Al mismo tiempo comenzó a arreglar con sus preciosas manos el embozo de la cama, y al hacerlo puso una de ellas casualmente sobre mis labios.
¿Casualmente? Yo era fatuo como lo son en esta edad casi todos los hombres, pero no lo bastante para pensar otra cosa. Así que me abstuve de hacer lo que contando diez años más y siendo menos fatuo hubiera hecho seguramente.
¡Qué delicioso desengaño! Aquella linda mano se sintió molesta, irritada por mi deplorable equivocación y me apretó con impacientes sacudidas los labios reclamando la ofrenda que le era debida. Yo deposité en ella un beso tan leve que a la hora presente aun no estoy seguro de que mereciese este nombre. Sin embargo, ella se dió por satisfecha: retiróse dulcemente y dió otros tres o cuatro toquecitos alegres a las sábanas mostrando su contento.
—No deje usted de darle por la noche, antes de dormir, una tacita de tila con una cucharada de azahar.
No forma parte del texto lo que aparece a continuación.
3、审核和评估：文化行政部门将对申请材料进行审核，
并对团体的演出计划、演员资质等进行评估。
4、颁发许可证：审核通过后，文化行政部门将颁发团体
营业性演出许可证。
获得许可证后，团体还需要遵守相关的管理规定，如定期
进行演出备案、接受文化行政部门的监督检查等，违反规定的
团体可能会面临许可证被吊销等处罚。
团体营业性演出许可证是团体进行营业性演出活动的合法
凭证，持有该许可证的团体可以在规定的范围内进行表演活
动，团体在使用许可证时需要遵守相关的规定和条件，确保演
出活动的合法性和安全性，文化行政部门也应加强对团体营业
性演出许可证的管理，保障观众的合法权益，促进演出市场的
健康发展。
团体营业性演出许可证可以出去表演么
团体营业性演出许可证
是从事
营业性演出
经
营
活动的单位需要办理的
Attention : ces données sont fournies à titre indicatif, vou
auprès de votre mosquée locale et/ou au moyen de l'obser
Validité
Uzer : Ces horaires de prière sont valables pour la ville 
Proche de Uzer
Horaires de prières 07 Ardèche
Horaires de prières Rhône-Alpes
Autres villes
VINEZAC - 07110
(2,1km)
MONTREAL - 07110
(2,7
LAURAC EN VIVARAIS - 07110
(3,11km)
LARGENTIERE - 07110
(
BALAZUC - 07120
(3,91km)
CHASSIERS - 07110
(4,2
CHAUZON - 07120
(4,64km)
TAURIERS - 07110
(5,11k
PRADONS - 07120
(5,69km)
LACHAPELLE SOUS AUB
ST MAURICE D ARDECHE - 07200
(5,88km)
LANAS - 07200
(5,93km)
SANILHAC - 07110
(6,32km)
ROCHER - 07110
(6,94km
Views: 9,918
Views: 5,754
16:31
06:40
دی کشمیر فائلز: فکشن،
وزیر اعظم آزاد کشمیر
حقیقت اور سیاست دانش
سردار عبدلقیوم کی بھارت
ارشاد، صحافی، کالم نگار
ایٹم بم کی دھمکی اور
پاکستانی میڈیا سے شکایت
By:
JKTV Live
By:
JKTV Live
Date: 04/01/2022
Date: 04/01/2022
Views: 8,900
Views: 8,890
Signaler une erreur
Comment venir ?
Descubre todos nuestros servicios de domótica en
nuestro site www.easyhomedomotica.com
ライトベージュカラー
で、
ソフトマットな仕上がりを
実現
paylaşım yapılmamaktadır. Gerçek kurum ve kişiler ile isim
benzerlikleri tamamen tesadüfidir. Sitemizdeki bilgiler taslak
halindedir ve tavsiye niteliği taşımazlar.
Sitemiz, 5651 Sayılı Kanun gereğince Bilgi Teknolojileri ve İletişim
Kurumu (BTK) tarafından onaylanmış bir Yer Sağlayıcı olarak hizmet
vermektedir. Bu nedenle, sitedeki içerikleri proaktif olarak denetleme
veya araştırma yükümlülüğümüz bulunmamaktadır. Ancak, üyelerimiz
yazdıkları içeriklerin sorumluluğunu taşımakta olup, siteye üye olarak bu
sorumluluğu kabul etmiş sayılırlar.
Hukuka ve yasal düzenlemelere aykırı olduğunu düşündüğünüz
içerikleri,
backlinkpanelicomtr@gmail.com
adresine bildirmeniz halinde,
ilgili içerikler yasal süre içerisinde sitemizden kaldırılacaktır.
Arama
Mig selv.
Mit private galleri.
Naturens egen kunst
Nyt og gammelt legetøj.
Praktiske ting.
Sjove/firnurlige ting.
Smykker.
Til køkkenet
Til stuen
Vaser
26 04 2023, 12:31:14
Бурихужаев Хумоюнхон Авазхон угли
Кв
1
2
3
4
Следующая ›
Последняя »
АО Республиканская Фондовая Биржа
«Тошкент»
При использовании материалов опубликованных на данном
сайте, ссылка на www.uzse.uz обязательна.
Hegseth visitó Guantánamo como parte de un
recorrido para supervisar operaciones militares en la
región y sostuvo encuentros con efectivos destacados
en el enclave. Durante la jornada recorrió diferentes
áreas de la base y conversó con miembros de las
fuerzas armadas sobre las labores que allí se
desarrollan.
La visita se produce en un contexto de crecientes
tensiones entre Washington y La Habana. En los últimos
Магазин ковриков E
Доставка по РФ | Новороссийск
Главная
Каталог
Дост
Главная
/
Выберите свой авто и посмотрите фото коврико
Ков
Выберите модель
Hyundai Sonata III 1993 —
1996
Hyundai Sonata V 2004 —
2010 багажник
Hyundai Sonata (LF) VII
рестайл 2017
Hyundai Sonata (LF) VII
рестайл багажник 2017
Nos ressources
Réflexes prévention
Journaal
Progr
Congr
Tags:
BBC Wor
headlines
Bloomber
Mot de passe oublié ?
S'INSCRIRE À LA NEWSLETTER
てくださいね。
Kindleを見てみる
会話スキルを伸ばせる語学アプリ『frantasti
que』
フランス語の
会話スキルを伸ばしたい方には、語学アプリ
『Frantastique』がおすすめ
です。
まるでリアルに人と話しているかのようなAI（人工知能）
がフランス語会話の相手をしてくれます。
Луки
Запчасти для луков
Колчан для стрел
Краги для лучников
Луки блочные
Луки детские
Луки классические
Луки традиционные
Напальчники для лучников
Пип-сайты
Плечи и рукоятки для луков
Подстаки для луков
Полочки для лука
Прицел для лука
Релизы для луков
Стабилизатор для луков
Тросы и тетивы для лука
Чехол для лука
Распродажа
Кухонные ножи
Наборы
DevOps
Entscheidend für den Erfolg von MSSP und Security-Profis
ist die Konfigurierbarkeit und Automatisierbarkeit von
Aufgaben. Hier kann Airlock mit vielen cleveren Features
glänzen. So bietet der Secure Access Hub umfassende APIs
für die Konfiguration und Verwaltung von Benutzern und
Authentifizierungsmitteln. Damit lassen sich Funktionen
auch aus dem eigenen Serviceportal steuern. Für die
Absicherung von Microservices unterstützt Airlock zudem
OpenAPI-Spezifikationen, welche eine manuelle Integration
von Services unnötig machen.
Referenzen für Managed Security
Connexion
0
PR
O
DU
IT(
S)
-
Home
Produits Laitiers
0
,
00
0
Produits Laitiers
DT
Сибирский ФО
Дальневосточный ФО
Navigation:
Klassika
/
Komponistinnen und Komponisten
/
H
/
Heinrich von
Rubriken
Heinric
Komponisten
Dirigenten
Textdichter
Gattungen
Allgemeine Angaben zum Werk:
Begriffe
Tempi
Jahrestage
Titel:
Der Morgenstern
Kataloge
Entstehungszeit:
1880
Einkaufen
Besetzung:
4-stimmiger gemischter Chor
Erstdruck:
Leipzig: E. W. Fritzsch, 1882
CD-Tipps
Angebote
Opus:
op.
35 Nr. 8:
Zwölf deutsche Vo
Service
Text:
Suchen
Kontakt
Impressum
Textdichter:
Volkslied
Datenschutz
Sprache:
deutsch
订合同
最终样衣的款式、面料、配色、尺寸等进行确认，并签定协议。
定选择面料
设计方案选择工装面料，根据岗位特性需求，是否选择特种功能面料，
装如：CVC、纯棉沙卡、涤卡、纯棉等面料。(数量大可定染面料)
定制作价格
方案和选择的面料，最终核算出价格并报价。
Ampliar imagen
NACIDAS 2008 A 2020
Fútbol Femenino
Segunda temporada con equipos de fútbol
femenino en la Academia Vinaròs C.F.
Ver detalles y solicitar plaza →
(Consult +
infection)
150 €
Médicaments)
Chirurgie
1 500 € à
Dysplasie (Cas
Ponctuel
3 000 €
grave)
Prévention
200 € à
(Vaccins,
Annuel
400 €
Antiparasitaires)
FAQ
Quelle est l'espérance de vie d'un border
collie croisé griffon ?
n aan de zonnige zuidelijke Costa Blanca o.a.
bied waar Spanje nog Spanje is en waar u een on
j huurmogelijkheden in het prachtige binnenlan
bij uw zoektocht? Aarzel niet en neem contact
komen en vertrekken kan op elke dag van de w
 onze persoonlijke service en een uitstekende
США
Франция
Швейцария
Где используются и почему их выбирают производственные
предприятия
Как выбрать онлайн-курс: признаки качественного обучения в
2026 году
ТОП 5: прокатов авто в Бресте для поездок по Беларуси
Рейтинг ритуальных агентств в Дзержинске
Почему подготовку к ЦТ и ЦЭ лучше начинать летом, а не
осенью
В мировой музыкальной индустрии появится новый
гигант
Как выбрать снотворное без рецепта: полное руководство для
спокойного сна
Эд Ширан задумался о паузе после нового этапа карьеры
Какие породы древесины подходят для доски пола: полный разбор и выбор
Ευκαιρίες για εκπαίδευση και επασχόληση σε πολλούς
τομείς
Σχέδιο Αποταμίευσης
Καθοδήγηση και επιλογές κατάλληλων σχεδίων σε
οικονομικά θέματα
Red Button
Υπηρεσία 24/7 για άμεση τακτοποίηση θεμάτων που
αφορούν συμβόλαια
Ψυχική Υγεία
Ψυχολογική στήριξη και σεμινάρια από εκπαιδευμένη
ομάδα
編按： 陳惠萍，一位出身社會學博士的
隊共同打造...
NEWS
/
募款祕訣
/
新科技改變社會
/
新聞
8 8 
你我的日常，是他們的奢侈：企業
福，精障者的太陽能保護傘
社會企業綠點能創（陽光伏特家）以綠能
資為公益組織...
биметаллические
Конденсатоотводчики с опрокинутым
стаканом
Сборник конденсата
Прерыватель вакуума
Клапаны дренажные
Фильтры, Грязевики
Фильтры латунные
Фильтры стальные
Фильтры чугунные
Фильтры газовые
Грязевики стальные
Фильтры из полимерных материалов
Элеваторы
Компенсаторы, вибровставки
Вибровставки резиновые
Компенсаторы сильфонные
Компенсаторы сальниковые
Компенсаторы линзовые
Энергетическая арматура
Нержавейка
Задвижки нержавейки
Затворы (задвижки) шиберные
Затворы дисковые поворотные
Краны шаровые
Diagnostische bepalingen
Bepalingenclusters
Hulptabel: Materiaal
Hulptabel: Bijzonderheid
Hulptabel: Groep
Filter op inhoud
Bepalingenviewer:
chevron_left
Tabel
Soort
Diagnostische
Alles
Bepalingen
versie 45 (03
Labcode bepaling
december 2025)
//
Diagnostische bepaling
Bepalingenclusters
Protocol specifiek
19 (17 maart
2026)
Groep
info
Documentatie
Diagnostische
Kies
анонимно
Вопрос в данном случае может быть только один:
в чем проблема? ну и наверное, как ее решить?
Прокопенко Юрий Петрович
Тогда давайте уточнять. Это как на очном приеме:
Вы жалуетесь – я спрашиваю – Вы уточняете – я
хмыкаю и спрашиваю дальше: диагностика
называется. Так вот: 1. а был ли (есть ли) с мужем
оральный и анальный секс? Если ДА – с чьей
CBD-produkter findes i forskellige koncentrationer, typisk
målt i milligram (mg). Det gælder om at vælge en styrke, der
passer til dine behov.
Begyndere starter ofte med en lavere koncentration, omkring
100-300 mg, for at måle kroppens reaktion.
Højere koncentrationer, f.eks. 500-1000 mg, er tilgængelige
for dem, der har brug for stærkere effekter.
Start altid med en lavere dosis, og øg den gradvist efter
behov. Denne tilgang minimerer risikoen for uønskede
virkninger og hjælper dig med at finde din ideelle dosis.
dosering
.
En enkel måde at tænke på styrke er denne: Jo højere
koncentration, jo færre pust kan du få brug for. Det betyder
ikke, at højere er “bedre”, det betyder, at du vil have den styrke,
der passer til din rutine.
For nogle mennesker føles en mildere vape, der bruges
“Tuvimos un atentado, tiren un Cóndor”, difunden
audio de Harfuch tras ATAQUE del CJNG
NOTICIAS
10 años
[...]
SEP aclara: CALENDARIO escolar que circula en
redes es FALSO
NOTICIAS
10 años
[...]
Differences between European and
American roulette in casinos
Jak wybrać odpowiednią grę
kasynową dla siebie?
Es un remedio inofensivo que en nada contraría las prescripciones del médico. A mí me prueba muy bien en todos los catarros.
Doña Encarnación prometió ejecutar fielmente este y otros encargos que le hicieron. Cuando al cabo se marcharon dejando embalsamada la estancia con un suave perfume de violeta yo no sabía dónde estaba, había perdido por completo la noción del mundo exterior y erraba por las regiones más altas de los espacios cerúleos.
La voz de Moro me sacó de mi estupor hipnótico.
—¡Qué hermosa! ¡qué hermosa! ¡Es una aparición celeste!
—¿Verdad que sí?—exclamé impetuosamente fuera de mi sentido.